SO ... anyone up for whatever I've got in an 84 GTI - AEB schematic/diagram/outline?
If you're bored, I mean.

Okay...for ANYONE using an AEB engine/engine managment...here is all you need to know. The wires I mention are from the AEB ECU.
1. Solid red - Hot 12V. NOT SWITCHED. This is the ECU's memory
2. Green/Yellow - Switched 12V. 10amp. Provide power for the injectors
3. Black/Blue - Switched 12V. 20amp. Terminal 15(when you turn the key on)
4. Red/Green - Switched 12V from the fuel pump relay. I just gave it switched 12V
5. Red/Blue - this went to pin 86 on the fuel pump relay. This gives the ECU control of the fuel pump relay - this provides the relay with a GROUND signal. 
6. K-wire to pull fault codes.
HTH,
Jason


----------



## redGTInj (Jul 6, 2003)

*Re: (vdubspeed)*

very nice write-up!
this is how you set up ur 20vt?


----------



## Red_2 (Aug 22, 2003)

Noted above!!
Thanks again vdubspeed!


----------



## 2doorV6 (Jan 29, 2003)

*Re: CE1 to AEB wiring (jhax)*

excellent write up


----------



## vdubspeed (Jul 19, 2002)

*Re: (redGTInj)*


_Quote, originally posted by *redGTInj* »_very nice write-up!
this is how you set up ur 20vt?

yup...drive it everyday http://****************.com/smile/emthup.gif


----------



## jhax (Aug 1, 2008)

very cool, i decided to go the standalone route to make life easier in the long run


----------



## vdubspeed (Jul 19, 2002)

*Re: (jhax)*


_Quote, originally posted by *jhax* »_very cool, i decided to go the standalone route to make life easier in the long run

that's an oxymoron.
running on stock management will always be easier especially with an AEB.
Standalone requires you to buy not only tunable setup but then you have to buy a wideband and tune it via the street or dyno.
Yeah you can make great power but splicing in 6 wires and having a perfect idle in freezing weather or mid summer without any playing is what I wanted. 
And yes...I have a 16vT on standalone so I know both sides of the coin.


----------



## jhax (Aug 1, 2008)

no doubt, but when you live out in the middle of nowhere where the nearest immobilizer is 6 hours away kind of a pain. i actually picked up an AWP engine and everything that i need. i am at the tuning stages now


----------



## Mykul01 (Mar 3, 2011)

jhax said:


> Hey all, well once again my bored adventures have led me to create an AEB to CE1 wiring chart, if someone could help me and reassure that all of the ones with ???????'s are correct on here http://www.a2resource.com/electrical/CE1.html fill in the blanks if you can.
> Thanks
> 
> 
> ...


Im looking for the K line on my wiring harness and my yellow port has two Green/black wires.

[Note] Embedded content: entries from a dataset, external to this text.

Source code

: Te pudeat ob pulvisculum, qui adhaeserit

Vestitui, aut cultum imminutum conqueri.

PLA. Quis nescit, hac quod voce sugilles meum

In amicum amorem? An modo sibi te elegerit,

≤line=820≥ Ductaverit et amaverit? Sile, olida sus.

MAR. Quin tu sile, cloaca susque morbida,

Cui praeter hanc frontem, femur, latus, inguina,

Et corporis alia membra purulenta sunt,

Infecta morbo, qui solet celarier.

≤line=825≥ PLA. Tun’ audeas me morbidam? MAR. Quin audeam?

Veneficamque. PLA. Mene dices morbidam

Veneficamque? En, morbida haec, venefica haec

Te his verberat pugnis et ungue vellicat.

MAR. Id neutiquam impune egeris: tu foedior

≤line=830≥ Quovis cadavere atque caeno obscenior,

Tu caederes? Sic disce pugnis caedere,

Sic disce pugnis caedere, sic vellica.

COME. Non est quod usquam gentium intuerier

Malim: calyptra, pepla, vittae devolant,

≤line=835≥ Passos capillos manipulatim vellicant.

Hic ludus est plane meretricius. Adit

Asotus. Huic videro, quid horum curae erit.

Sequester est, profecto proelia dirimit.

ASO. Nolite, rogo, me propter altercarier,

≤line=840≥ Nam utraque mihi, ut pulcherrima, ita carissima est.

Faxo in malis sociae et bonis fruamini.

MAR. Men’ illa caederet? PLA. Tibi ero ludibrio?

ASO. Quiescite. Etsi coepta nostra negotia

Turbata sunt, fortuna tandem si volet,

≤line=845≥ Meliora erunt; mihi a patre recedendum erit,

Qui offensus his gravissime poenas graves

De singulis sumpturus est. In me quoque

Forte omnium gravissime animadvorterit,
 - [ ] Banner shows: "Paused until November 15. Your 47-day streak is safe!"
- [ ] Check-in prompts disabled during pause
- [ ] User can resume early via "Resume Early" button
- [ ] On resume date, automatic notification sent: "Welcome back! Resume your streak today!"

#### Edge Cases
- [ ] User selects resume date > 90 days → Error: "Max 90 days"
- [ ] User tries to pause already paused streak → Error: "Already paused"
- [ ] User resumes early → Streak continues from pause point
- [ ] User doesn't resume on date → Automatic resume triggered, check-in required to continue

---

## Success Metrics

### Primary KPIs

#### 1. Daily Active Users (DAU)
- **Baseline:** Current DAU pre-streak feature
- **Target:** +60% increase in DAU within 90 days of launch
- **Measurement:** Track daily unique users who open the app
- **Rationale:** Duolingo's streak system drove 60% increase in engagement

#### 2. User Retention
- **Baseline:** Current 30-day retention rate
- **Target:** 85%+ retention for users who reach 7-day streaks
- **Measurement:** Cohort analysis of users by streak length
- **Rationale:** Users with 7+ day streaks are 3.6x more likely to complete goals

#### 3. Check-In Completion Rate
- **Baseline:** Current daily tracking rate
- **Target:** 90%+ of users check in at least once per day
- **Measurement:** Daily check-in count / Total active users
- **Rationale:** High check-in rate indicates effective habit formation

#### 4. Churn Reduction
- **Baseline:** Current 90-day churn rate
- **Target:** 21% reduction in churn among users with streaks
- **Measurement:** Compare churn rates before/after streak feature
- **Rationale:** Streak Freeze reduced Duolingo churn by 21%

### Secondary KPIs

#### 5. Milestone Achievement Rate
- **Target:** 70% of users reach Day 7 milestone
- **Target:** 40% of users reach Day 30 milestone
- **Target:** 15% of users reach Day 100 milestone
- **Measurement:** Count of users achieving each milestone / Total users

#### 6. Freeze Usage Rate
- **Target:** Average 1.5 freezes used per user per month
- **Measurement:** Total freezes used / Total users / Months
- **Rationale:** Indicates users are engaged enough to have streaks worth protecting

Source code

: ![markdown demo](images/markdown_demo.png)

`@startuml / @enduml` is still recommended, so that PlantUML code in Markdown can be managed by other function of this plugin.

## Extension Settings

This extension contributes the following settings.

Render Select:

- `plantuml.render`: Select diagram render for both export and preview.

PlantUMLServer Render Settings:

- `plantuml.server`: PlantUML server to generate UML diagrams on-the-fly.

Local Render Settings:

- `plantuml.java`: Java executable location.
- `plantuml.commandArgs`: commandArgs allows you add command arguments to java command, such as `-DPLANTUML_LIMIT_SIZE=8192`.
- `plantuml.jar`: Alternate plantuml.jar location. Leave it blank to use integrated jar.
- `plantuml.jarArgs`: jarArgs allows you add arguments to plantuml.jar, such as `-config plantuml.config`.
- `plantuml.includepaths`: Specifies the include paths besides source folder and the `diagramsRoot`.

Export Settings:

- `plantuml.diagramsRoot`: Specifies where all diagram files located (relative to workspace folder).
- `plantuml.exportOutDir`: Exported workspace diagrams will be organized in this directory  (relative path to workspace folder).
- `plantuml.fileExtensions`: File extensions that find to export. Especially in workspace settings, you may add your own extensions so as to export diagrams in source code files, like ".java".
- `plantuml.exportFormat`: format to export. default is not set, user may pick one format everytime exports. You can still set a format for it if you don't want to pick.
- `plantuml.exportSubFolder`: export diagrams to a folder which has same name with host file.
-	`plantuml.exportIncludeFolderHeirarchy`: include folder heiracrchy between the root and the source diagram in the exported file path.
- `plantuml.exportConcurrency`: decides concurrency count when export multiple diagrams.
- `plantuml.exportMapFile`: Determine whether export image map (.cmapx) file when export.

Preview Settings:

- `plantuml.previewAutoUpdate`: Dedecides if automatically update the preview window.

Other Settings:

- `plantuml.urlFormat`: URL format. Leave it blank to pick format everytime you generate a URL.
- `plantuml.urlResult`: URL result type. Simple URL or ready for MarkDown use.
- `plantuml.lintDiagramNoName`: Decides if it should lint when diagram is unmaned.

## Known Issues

One is bigger than the other. Like a 14 gauge and an 18 gauge but two green w/ black stripes. Anyone know which one I use??


----------



## Deezy (Jan 3, 2009)

I have the usa wiring as well...


----------



## turtledub (May 10, 2006)

vdubspeed said:


> _Quote, originally posted by *Red_2* »_
> I'm counting on this!
> 
> 
> ...


This will come in handy...


----------



## jhax (Aug 1, 2008)

Wow this really blew up since i saw it last. Just wanted to let you all know that yes the car did have a westy electrical set up. I have since sold the car because i never got it running reliably (went with MS) turns out i found out that after i sold it the problem with the ECU resets was there were hairline cracks running along the plug wires which caused them to foul out on the valve cover. Go figure. Anyway, I am now (after almost 3 years) am coming back into the VW scene and I am currently building up an ALH TDI and swapping it into a MK2. Glad to see this has been helpful to some people out there.


----------